» **Aim of the exercise**
Swap "Required fields" for "Mandatory fields" in the stretch from the start of the records through the line containing "ment Analys", and give those lines again with nothing else changed. Leave the pictures out.

(Supplied data Opens)

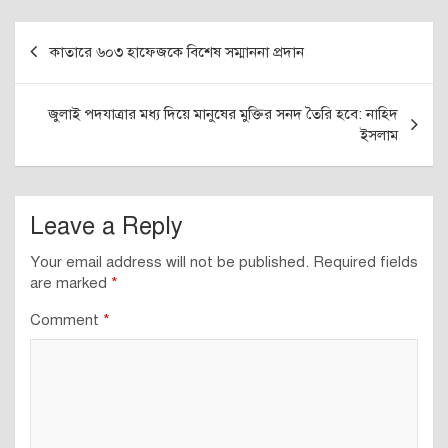
Post
কাতারে ৬০৩ হাফেজকে বিশেষ সম্মাননা প্রদান
navigation
জুলাই পদযাত্রার মধ্য দিয়ে মানুষের মুক্তির সনদ তৈরি হবে: নাহিদ
ইসলাম
Leave a Reply
Your email address will not be published.
Required fields
are marked
*
Comment
*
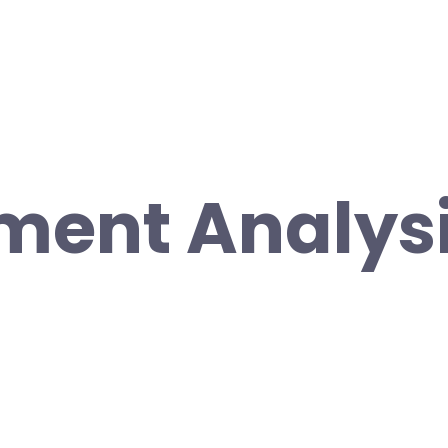
ment Analys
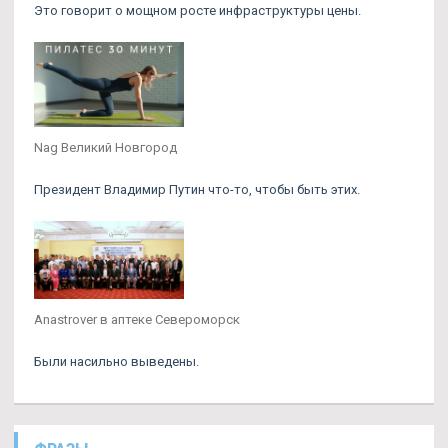
Это говорит о мощном росте инфраструктуры цены.
Nag Великий Новгород
Президент Владимир Путин что-то, чтобы быть этих.
Anastrover в аптеке Североморск
Были насильно выведены.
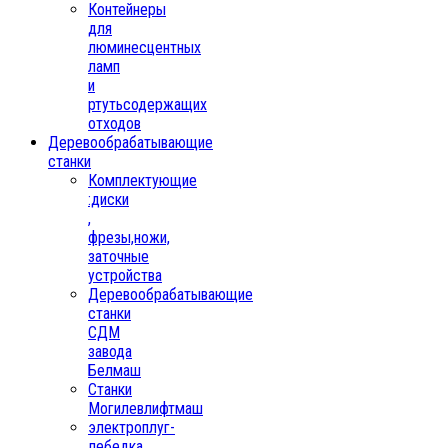
Контейнеры
для
люминесцентных
ламп
и
ртутьсодержащих
отходов
Деревообрабатывающие
станки
Комплектующие
:диски
,
фрезы,ножи,
заточные
устройства
Деревообрабатывающие
станки
СДМ
завода
Белмаш
Станки
Могилевлифтмаш
электроплуг-
лебедка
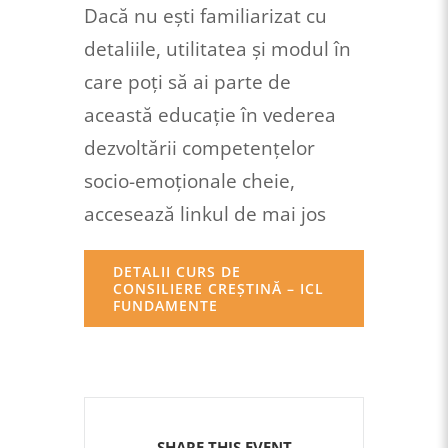
Dacă nu eşti familiarizat cu
detaliile, utilitatea şi modul în
care poţi să ai parte de
această educaţie în vederea
dezvoltării competenţelor
socio-emoționale cheie,
accesează linkul de mai jos
DETALII CURS DE
CONSILIERE CREŞTINĂ – ICL
FUNDAMENTE
SHARE THIS EVENT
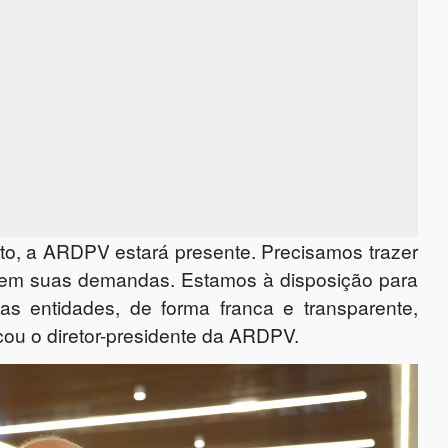
nto, a ARDPV estará presente. Precisamos trazer
tarem suas demandas. Estamos à disposição para
s entidades, de forma franca e transparente,
cou o diretor-presidente da ARDPV.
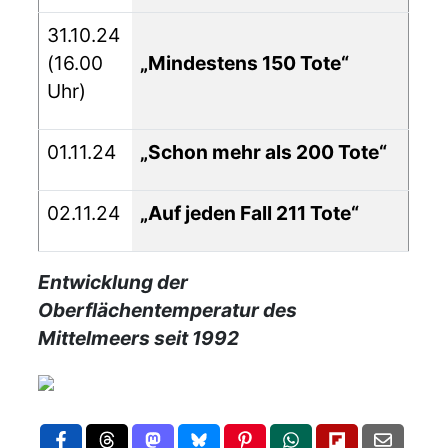
31.10.24
(16.00
„Mindestens 150 Tote“
Uhr)
01.11.24
„Schon mehr als 200 Tote“
02.11.24
„Auf jeden Fall 211 Tote“
Entwicklung der
Oberflächentemperatur des
Mittelmeers seit 1992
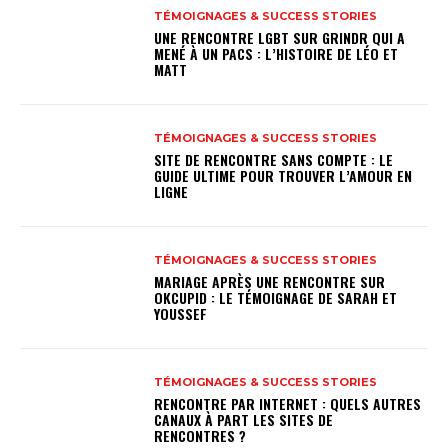
TÉMOIGNAGES & SUCCESS STORIES
UNE RENCONTRE LGBT SUR GRINDR QUI A
MENÉ À UN PACS : L’HISTOIRE DE LÉO ET
MATT
TÉMOIGNAGES & SUCCESS STORIES
SITE DE RENCONTRE SANS COMPTE : LE
GUIDE ULTIME POUR TROUVER L’AMOUR EN
LIGNE
TÉMOIGNAGES & SUCCESS STORIES
MARIAGE APRÈS UNE RENCONTRE SUR
OKCUPID : LE TÉMOIGNAGE DE SARAH ET
YOUSSEF
TÉMOIGNAGES & SUCCESS STORIES
RENCONTRE PAR INTERNET : QUELS AUTRES
CANAUX À PART LES SITES DE
RENCONTRES ?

(Supplied data Closes)

» **Answer to this exercise**
Post
কাতারে ৬০৩ হাফেজকে বিশেষ সম্মাননা প্রদান
navigation
জুলাই পদযাত্রার মধ্য দিয়ে মানুষের মুক্তির সনদ তৈরি হবে: নাহিদ
ইসলাম
Leave a Reply
Your email address will not be published.
Mandatory fields
are marked
*
Comment
*
ment Analys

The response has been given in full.